==== Exercise inputs

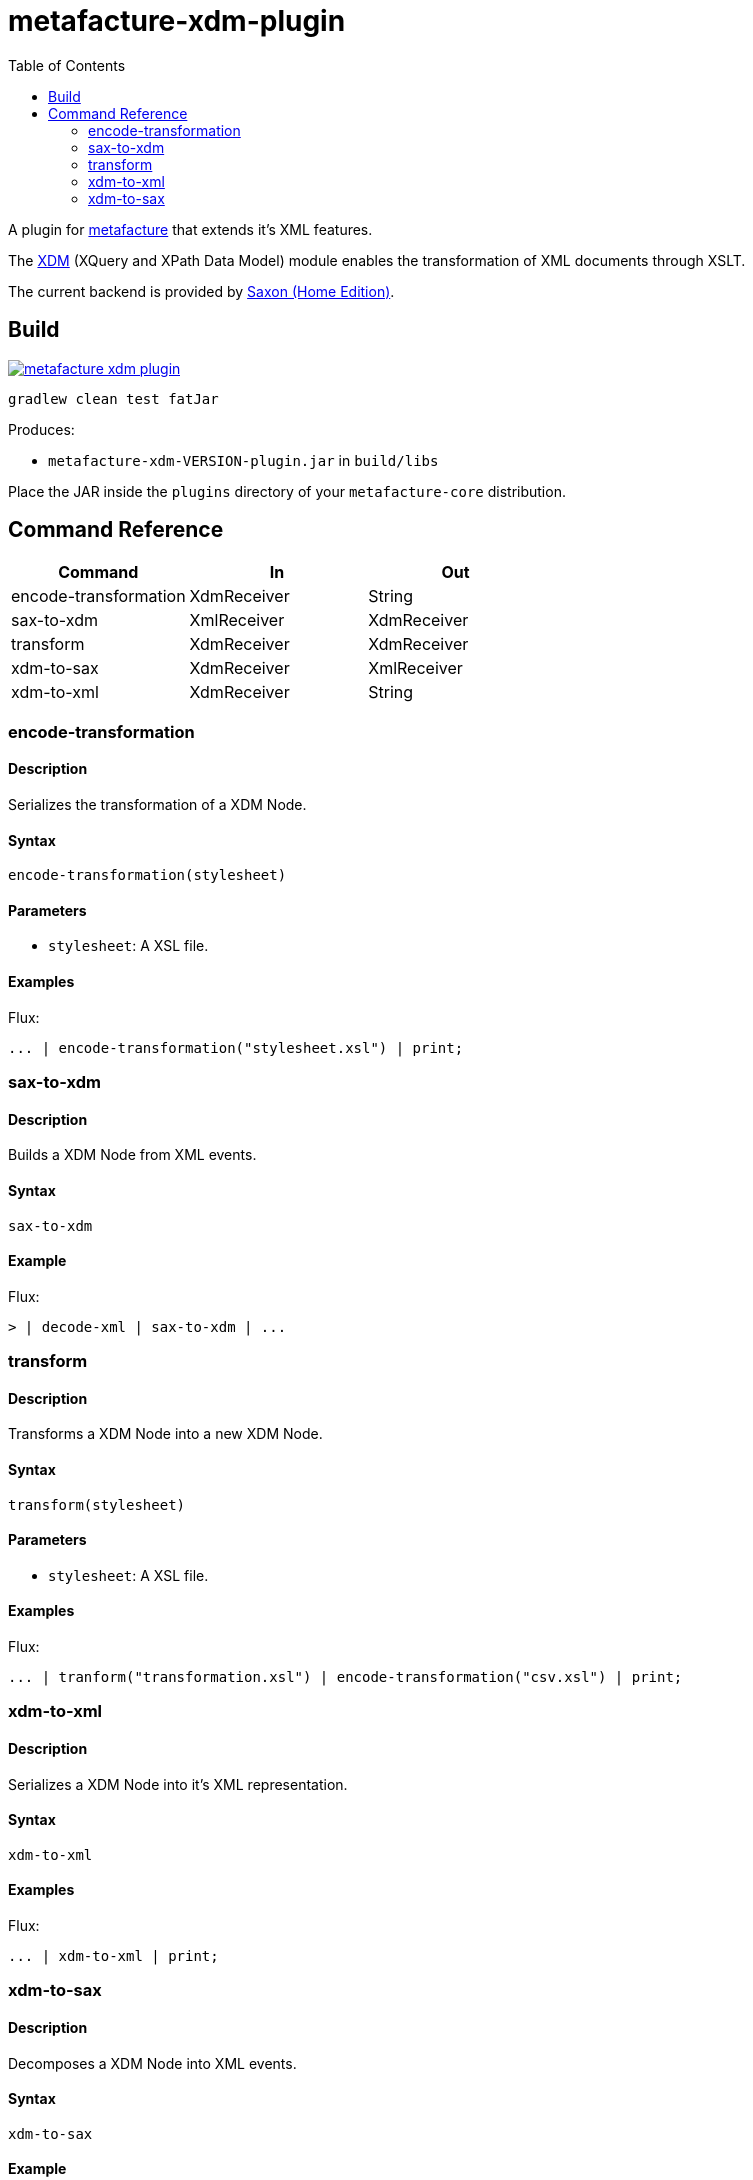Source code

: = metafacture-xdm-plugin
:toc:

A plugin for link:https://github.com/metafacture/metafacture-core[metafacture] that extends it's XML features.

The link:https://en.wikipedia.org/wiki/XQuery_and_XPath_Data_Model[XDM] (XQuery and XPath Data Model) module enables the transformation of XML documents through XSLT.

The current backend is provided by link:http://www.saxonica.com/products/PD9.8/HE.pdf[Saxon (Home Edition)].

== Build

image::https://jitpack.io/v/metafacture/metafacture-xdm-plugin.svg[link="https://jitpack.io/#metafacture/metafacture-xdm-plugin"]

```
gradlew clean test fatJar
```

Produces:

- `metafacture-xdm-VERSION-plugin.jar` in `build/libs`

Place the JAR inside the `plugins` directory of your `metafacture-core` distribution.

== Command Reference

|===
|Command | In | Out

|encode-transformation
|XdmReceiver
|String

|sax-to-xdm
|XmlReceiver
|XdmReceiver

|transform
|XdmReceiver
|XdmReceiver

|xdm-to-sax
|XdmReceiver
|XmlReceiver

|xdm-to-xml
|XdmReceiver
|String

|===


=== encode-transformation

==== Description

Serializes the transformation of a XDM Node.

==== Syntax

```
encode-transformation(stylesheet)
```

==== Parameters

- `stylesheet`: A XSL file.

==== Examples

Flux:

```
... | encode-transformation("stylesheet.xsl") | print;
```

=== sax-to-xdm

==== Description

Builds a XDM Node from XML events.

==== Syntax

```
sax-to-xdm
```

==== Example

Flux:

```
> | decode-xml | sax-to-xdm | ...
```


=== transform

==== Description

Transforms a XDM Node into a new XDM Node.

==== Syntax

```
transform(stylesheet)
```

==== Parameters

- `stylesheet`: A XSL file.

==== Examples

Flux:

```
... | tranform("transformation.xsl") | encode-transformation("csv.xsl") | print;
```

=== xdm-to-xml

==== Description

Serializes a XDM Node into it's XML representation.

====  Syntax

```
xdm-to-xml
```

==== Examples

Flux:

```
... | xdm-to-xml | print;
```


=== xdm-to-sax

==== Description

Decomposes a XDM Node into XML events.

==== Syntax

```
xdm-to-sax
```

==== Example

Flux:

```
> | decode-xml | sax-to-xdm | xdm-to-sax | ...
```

========

Task details:
Every entry should be repeated verbatim, with the pictures left out.

The completed task:
Source code

: = metafacture-xdm-plugin
:toc:

A plugin for link:https://github.com/metafacture/metafacture-core[metafacture] that extends it's XML features.

The link:https://en.wikipedia.org/wiki/XQuery_and_XPath_Data_Model[XDM] (XQuery and XPath Data Model) module enables the transformation of XML documents through XSLT.

The current backend is provided by link:http://www.saxonica.com/products/PD9.8/HE.pdf[Saxon (Home Edition)].

== Build

image::https://jitpack.io/v/metafacture/metafacture-xdm-plugin.svg[link="https://jitpack.io/#metafacture/metafacture-xdm-plugin"]

```
gradlew clean test fatJar
```

Produces:

- `metafacture-xdm-VERSION-plugin.jar` in `build/libs`

Place the JAR inside the `plugins` directory of your `metafacture-core` distribution.

== Command Reference

|===
|Command | In | Out

|encode-transformation
|XdmReceiver
|String

|sax-to-xdm
|XmlReceiver
|XdmReceiver

|transform
|XdmReceiver
|XdmReceiver

|xdm-to-sax
|XdmReceiver
|XmlReceiver

|xdm-to-xml
|XdmReceiver
|String

|===


=== encode-transformation

==== Description

Serializes the transformation of a XDM Node.

==== Syntax

```
encode-transformation(stylesheet)
```

==== Parameters

- `stylesheet`: A XSL file.

==== Examples

Flux:

```
... | encode-transformation("stylesheet.xsl") | print;
```

=== sax-to-xdm

==== Description

Builds a XDM Node from XML events.

==== Syntax

```
sax-to-xdm
```

==== Example

Flux:

```
> | decode-xml | sax-to-xdm | ...
```


=== transform

==== Description

Transforms a XDM Node into a new XDM Node.

==== Syntax

```
transform(stylesheet)
```

==== Parameters

- `stylesheet`: A XSL file.

==== Examples

Flux:

```
... | tranform("transformation.xsl") | encode-transformation("csv.xsl") | print;
```

=== xdm-to-xml

==== Description

Serializes a XDM Node into it's XML representation.

====  Syntax

```
xdm-to-xml
```

==== Examples

Flux:

```
... | xdm-to-xml | print;
```


=== xdm-to-sax

==== Description

Decomposes a XDM Node into XML events.

==== Syntax

```
xdm-to-sax
```

==== Example

Flux:

```
> | decode-xml | sax-to-xdm | xdm-to-sax | ...
```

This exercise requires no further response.